> **PROVIDED INFORMATION**
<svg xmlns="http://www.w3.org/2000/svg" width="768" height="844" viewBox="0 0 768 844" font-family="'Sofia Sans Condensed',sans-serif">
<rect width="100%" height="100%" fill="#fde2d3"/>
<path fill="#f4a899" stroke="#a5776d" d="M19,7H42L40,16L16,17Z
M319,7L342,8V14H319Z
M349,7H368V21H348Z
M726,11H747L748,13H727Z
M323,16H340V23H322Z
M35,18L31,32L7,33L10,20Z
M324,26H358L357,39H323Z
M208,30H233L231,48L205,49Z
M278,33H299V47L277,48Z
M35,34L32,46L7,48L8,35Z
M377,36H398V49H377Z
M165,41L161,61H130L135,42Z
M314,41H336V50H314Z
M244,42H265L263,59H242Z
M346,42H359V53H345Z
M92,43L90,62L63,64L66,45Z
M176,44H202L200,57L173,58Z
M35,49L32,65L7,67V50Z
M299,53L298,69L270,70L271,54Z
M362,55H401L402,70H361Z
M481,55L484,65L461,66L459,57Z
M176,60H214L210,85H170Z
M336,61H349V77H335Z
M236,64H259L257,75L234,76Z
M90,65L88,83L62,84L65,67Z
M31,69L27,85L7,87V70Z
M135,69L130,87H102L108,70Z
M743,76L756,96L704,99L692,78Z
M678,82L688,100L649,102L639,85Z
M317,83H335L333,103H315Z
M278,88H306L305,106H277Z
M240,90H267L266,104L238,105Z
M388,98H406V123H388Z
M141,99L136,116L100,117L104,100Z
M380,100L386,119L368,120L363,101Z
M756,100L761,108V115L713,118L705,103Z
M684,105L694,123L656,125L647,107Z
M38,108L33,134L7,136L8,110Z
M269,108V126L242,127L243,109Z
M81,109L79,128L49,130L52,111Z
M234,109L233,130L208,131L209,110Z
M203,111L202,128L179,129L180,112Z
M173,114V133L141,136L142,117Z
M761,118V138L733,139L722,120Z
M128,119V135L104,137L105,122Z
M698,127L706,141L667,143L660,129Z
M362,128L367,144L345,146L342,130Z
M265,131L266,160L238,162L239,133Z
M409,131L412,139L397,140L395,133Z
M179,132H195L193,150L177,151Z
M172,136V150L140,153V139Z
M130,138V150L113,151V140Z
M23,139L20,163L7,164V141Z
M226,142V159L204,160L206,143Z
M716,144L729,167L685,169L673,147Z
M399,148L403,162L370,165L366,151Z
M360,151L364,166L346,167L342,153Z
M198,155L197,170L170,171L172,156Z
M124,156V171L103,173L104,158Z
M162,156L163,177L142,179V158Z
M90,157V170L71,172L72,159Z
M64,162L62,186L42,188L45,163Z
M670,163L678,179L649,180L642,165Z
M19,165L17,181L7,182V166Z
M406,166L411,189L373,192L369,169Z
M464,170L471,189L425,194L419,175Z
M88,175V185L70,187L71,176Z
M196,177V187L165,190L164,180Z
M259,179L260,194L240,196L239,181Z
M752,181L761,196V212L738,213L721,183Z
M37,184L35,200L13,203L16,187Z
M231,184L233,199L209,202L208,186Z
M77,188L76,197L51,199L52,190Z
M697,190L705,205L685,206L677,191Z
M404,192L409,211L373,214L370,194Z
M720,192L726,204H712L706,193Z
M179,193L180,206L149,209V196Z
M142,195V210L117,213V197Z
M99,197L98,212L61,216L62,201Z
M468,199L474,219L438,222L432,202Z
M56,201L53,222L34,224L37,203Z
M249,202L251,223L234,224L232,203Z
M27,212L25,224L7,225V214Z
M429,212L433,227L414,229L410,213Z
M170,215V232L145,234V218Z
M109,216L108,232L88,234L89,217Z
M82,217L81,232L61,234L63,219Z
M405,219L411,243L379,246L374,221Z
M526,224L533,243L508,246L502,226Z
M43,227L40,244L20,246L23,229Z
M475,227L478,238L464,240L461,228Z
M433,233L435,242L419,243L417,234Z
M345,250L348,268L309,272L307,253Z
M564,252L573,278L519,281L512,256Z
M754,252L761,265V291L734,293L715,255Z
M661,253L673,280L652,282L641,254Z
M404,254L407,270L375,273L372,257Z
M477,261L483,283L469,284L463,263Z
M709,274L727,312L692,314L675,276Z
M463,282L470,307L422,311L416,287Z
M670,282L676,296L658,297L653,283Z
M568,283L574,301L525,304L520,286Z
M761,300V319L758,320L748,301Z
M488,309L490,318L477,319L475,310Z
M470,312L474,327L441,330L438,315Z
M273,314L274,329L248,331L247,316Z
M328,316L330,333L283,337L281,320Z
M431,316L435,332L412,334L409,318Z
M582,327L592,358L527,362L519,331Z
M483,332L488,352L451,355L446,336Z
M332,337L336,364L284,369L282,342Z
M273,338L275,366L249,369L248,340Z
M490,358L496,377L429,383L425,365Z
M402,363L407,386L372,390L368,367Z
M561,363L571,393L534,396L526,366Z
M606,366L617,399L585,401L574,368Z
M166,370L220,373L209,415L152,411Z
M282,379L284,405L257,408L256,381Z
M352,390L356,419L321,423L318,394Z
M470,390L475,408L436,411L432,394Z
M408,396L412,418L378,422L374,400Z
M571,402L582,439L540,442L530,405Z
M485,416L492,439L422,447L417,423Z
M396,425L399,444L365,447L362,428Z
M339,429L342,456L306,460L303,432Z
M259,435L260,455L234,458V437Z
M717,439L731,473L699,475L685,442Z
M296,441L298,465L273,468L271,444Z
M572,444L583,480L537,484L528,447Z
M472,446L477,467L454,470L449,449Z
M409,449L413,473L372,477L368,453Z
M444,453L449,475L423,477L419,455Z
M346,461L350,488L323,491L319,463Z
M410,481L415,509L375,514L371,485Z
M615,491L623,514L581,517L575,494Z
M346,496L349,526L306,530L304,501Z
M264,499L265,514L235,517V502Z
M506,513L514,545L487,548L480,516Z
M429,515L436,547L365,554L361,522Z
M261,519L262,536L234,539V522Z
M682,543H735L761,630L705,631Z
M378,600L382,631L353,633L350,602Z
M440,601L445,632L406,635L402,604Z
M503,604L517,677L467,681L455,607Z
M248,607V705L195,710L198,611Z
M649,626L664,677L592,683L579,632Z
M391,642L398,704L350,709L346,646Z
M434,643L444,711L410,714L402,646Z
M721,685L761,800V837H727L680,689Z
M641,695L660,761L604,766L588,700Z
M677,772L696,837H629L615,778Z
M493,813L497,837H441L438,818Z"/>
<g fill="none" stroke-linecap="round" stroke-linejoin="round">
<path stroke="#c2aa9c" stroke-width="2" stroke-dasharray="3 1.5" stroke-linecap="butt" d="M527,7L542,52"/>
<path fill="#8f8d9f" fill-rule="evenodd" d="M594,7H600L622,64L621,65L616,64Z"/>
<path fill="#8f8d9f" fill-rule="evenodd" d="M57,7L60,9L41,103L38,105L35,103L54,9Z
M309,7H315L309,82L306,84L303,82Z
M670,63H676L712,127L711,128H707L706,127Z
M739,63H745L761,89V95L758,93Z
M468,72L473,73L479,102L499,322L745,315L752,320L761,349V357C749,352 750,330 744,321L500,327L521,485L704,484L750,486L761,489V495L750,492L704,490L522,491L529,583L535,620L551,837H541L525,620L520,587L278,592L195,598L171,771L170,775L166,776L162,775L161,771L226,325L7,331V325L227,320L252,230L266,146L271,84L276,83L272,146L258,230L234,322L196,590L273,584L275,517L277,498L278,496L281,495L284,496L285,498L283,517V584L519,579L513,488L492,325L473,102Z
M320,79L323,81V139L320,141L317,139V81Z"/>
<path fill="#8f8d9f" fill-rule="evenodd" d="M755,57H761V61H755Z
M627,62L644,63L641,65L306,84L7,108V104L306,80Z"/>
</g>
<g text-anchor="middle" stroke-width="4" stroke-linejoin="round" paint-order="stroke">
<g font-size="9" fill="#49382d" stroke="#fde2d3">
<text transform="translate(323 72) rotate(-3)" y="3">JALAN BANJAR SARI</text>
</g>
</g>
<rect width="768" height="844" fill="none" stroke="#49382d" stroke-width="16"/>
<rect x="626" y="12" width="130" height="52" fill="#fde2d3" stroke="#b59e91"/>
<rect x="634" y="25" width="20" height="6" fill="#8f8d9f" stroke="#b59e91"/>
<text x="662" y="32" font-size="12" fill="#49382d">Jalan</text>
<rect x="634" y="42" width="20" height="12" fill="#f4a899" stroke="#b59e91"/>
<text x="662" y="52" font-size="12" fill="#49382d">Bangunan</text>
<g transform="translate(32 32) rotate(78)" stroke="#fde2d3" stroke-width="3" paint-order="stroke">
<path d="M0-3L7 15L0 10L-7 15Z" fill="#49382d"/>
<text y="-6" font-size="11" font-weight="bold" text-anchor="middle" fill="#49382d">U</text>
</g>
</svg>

> **PROBLEM STATEMENT**
Among the records above, a stretch begins at the line containing "M440,601L445,632L406,635L402,604Z" and ends at the line containing "M739,63H745L761,89V95L758,93Z". Restate that stretch word for word, and nothing else.

> **EXPECTED ANSWER**
M440,601L445,632L406,635L402,604Z
M503,604L517,677L467,681L455,607Z
M248,607V705L195,710L198,611Z
M649,626L664,677L592,683L579,632Z
M391,642L398,704L350,709L346,646Z
M434,643L444,711L410,714L402,646Z
M721,685L761,800V837H727L680,689Z
M641,695L660,761L604,766L588,700Z
M677,772L696,837H629L615,778Z
M493,813L497,837H441L438,818Z"/>
<g fill="none" stroke-linecap="round" stroke-linejoin="round">
<path stroke="#c2aa9c" stroke-width="2" stroke-dasharray="3 1.5" stroke-linecap="butt" d="M527,7L542,52"/>
<path fill="#8f8d9f" fill-rule="evenodd" d="M594,7H600L622,64L621,65L616,64Z"/>
<path fill="#8f8d9f" fill-rule="evenodd" d="M57,7L60,9L41,103L38,105L35,103L54,9Z
M309,7H315L309,82L306,84L303,82Z
M670,63H676L712,127L711,128H707L706,127Z
M739,63H745L761,89V95L758,93Z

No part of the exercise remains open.